Sicher, sicherer, Söder: "Lieber einen Schritt langsamer, als es am Ende verstolpern", gibt der bayerische Ministerpräsident als Motto aus. Im November hätten man sich "belogen" und zu früh geöffnet, das solle nicht noch einmal passieren. "Eine Kombination aus Mutationen und überstürzter Lockerung ist nicht der dritte Weg, das ist der schlechteste Weg."

"Wir sind wieder in stabiler Lage", sagt Hamburgs Erster Bürgermeister Peter Tschentscher (SPD), für Lockerungen sieht er trotzdem "keinen Spielraum". Zuerst sollten Experten klären, wie weit sich die Mutationen schon verbreitet haben. Übrigens: "Wir haben ja genug Impfstoff." Nur eben nicht jetzt, sondern erst ab dem zweiten Quartal.

Kristina Schröder (CDU), von 2009 bis 2013 Familienministerin, führt aus, was der "dicke Hammer" aka Lockdown auch bedeute: "Hunderttausende Gewerbetreibende vor den Trümmern ihrer Existenz", Schüler, die um entscheidende Entwicklungsschritte gebracht werden, die psychische Probleme wie Anorexie entwickeln. "Auch der Lockdown bringt Leid für Kinder und Jugendliche und bedeutet auch Tote."

Ihre Fast-Namensvetterin Jana Schroeder, Fachärztin für Virologie und Infektionsepidemiologie am Mathias Spital Rheine, erlebt die Situation auf den Intensivstationen zwar leicht entspannt, aber: "Es geht schon zu lange im Sprint."

Stephan Pusch (CDU), Landrat von Heinsberg, berichtet über die "dreifache Enttäuschung" der Menschen über die stotternde Impfaktion: Die Berichte hätten hohe Erwartungen geweckt, dann folgten plötzlich Hiobsbotschaften – und dann hörten sie, dass eigentlich alles gut gelaufen ist. "Da gehen einige auf die Barrikaden."

Das ist der Moment des Abends

Jana Schroeder hat einiges auf dem Herzen, das wird schnell klar an diesem Abend. "Eine Sache ist mir sehr wichtig", sagt sie immer wieder, weil ihr ständig noch etwas einfällt, was sie dringend loswerden will, und das ist nur verständlich – es heißt ja nicht jeder Karl Lauterbach oder Markus Söder und kann einfach ins nächstbeste Mikro diktieren, was er beim letzten Auftritt verschusselt hat.

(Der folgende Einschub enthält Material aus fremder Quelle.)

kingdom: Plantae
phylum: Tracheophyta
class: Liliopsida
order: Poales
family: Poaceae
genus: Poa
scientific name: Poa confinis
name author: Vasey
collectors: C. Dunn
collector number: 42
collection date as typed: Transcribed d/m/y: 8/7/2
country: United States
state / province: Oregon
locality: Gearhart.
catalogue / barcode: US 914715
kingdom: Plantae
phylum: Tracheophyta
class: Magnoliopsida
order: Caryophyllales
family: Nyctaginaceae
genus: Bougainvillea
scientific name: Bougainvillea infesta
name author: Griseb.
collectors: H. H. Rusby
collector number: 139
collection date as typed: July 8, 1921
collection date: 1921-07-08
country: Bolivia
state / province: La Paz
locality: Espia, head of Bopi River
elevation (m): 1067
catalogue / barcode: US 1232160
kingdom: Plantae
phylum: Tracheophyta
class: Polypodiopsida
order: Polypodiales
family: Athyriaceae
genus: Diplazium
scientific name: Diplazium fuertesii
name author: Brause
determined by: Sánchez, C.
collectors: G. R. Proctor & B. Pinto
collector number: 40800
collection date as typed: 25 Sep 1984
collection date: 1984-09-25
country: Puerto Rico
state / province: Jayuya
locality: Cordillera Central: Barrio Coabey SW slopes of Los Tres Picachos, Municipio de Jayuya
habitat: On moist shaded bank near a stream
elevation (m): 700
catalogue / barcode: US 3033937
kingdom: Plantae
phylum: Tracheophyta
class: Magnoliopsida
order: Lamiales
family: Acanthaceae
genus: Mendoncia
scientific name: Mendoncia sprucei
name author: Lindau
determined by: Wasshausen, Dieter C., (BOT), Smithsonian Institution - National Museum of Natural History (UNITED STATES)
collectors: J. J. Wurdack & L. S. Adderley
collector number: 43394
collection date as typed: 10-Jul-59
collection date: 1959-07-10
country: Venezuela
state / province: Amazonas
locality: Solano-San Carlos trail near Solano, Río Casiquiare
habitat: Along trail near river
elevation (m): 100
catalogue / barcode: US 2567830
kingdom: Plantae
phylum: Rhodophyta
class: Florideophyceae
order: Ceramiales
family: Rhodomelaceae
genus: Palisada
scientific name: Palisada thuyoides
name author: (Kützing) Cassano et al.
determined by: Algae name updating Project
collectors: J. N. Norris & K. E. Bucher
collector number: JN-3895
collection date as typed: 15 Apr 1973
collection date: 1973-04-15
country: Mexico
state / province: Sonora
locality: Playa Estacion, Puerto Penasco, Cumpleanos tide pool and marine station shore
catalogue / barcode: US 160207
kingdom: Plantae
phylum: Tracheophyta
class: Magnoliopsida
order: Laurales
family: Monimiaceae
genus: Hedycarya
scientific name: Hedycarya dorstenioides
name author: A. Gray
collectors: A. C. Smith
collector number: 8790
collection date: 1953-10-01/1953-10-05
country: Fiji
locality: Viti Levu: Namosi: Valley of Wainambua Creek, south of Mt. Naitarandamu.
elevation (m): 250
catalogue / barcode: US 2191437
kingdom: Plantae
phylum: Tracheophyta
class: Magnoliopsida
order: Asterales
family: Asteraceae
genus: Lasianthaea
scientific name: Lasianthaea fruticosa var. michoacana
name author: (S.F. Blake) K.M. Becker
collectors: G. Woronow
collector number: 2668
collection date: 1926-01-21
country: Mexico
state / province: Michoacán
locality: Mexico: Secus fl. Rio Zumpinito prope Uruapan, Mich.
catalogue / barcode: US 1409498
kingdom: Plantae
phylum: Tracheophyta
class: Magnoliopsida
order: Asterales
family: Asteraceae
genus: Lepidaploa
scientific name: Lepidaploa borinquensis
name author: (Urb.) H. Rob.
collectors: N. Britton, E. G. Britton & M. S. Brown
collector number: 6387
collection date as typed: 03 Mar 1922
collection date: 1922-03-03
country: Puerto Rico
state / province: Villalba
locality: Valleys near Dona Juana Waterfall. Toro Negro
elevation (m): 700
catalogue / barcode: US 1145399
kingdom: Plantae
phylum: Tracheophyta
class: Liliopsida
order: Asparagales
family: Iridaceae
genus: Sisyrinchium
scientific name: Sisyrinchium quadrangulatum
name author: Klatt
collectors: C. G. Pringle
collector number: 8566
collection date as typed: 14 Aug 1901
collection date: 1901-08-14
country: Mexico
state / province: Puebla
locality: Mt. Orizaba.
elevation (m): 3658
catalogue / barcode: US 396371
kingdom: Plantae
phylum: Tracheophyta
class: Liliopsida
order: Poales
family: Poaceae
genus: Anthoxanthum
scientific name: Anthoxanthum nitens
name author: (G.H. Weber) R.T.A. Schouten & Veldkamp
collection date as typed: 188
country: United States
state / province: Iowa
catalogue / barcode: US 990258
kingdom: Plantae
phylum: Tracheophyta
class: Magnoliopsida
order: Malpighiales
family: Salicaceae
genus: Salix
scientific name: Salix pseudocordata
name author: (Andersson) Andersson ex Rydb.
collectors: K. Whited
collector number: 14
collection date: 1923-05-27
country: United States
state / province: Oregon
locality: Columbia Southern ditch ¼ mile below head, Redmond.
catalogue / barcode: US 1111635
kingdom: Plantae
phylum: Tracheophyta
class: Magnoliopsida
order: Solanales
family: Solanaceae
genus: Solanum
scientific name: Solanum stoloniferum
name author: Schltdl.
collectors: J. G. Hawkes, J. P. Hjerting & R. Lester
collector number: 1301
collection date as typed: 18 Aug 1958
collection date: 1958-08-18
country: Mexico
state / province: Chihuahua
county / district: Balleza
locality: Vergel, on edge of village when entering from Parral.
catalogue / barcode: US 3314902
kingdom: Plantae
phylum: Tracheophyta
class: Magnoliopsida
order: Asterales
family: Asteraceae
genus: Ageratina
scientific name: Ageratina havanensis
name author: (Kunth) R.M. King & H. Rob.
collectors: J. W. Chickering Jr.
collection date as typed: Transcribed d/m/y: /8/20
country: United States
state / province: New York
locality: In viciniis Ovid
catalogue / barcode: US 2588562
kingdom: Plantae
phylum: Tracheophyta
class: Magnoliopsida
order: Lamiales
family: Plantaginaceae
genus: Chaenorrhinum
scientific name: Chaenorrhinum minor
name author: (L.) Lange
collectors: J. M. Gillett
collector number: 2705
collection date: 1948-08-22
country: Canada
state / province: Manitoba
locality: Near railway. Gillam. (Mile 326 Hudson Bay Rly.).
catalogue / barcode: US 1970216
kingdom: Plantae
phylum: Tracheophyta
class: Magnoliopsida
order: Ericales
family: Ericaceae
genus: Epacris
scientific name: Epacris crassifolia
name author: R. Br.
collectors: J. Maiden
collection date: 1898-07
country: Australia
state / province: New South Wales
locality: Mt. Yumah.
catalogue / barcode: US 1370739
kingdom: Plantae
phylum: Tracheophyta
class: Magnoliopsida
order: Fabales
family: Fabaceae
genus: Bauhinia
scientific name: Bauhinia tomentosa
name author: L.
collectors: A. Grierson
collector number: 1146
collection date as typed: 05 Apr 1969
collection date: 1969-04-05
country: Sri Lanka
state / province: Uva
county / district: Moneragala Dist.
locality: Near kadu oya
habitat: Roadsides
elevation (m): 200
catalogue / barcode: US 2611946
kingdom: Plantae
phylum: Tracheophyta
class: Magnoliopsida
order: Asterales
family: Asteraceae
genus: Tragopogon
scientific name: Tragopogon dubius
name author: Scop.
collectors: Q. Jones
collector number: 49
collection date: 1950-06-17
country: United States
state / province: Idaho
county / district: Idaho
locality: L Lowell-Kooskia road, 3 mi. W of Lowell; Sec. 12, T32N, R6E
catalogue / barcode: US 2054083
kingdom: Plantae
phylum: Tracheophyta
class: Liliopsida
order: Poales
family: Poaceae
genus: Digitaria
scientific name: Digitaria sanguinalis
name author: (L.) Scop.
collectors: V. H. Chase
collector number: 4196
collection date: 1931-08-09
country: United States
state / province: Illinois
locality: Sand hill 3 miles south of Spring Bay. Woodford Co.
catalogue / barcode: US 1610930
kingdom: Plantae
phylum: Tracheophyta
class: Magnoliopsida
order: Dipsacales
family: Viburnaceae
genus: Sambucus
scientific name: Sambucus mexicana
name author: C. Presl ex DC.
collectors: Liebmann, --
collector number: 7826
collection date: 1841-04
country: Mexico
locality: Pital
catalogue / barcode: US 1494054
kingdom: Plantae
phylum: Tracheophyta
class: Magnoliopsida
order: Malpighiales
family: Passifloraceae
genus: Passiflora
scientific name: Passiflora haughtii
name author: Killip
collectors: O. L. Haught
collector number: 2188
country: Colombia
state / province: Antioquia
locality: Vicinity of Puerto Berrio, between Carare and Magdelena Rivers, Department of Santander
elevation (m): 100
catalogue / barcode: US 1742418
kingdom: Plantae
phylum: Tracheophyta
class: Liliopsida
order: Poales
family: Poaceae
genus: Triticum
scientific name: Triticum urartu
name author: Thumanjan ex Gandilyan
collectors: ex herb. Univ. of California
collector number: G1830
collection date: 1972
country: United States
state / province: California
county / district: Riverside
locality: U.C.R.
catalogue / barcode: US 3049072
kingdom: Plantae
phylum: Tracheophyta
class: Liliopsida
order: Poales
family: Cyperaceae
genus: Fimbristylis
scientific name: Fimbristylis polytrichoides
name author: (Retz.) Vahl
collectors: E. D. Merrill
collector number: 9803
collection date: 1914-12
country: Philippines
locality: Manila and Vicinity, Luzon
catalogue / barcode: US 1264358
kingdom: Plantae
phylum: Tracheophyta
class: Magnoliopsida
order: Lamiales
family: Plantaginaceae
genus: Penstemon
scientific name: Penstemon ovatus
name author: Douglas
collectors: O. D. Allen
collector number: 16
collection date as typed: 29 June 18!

Am Allerwichtigsten sind Schroeder aber die Schulen. "Politiker sind besser als ihr Ruf", holt die Virologin aus, "bei Kultusministern bin ich mir da nicht sicher." Zu lange hätten die "Scheindiskussionen" geführt, ob Kinder infektiös seien. Dabei stehe fest: In den Schulen findet ein Infektionsgeschehen statt und Kinder tragen es ins Elternhaus. "Deswegen muss die Diskussion nicht lauten: Schule auf oder Schule zu, sondern Schule sicher." Ein Papier dazu vom Robert-Koch-Institut liegt seit Herbst vor, passiert ist: herzlich wenig.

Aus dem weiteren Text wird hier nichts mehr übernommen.